I’m using JUnit 3.8.2 and I’m noticing some new assertion reporting on string comparison assertion failures. It appears the string with differences is displayed in each string inside brackets.

So an assertion like: [source:java]

assertEquals(“12:01:34.000”, “12:02:56.000”);

[/source]

says something like:

[source:java]

junit.framework.ComparisonFailure: expected:<12:0[1:34].000> but was:<12:0[2:56].000>

at junit.framework.Assert.assertEquals(Assert.java:81)

at junit.framework.Assert.assertEquals(Assert.java:87)

[/source]

I get the idea here and in some cases this is a really helpful annotation. But so far, I’ve had just as many cases where it made the error harder to understand than easier. Like for instance, when the string in question had it’s own [] characters. Or if the string is entirely different, you’ll see [ ] around both the entire expected and actual string.

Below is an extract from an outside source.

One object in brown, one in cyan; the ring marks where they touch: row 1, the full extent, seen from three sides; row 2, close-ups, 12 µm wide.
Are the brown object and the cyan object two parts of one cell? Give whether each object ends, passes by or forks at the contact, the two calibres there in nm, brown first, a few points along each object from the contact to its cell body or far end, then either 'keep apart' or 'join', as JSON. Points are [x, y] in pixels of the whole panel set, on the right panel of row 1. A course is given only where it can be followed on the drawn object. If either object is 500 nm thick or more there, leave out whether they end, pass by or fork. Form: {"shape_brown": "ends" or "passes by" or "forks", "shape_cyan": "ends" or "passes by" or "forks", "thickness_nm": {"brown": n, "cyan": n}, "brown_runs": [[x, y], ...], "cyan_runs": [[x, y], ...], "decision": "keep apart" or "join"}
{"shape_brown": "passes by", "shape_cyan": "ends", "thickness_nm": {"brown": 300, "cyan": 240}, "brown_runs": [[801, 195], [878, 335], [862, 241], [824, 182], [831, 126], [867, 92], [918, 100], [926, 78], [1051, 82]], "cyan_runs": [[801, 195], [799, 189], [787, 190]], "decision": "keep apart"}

For me, I was easily confused enough (admittedly, I’m dim) that I spent several minutes rifling through code trying to figure out how I was inserting [ ] in the string.

Personally, I’d prefer something a little that clearly stated the real expected and actual strings (which I am really likely to want to copy/paste to either a test or an error report or code without [ ]) and separately a statement of differences. You then have to deal with the range of different kinds of differences – missing text, extra text, changed text and possibly even multiple ranges. And of course you have to take into account “small” text vs “big” text. Small text can work well in a short message, but big text probably wants only a partial display.

The Eclipse GUI will show you a nice pictorial view of this if you double-click the assertion error in the Failure Trace view. It’s not perfect, but does a good job of showing you this information.

I admit this is a problem with many constraints. But I think with the right attention to detail, you could get really stellar string matching assertion errors. Anyone want to take it on?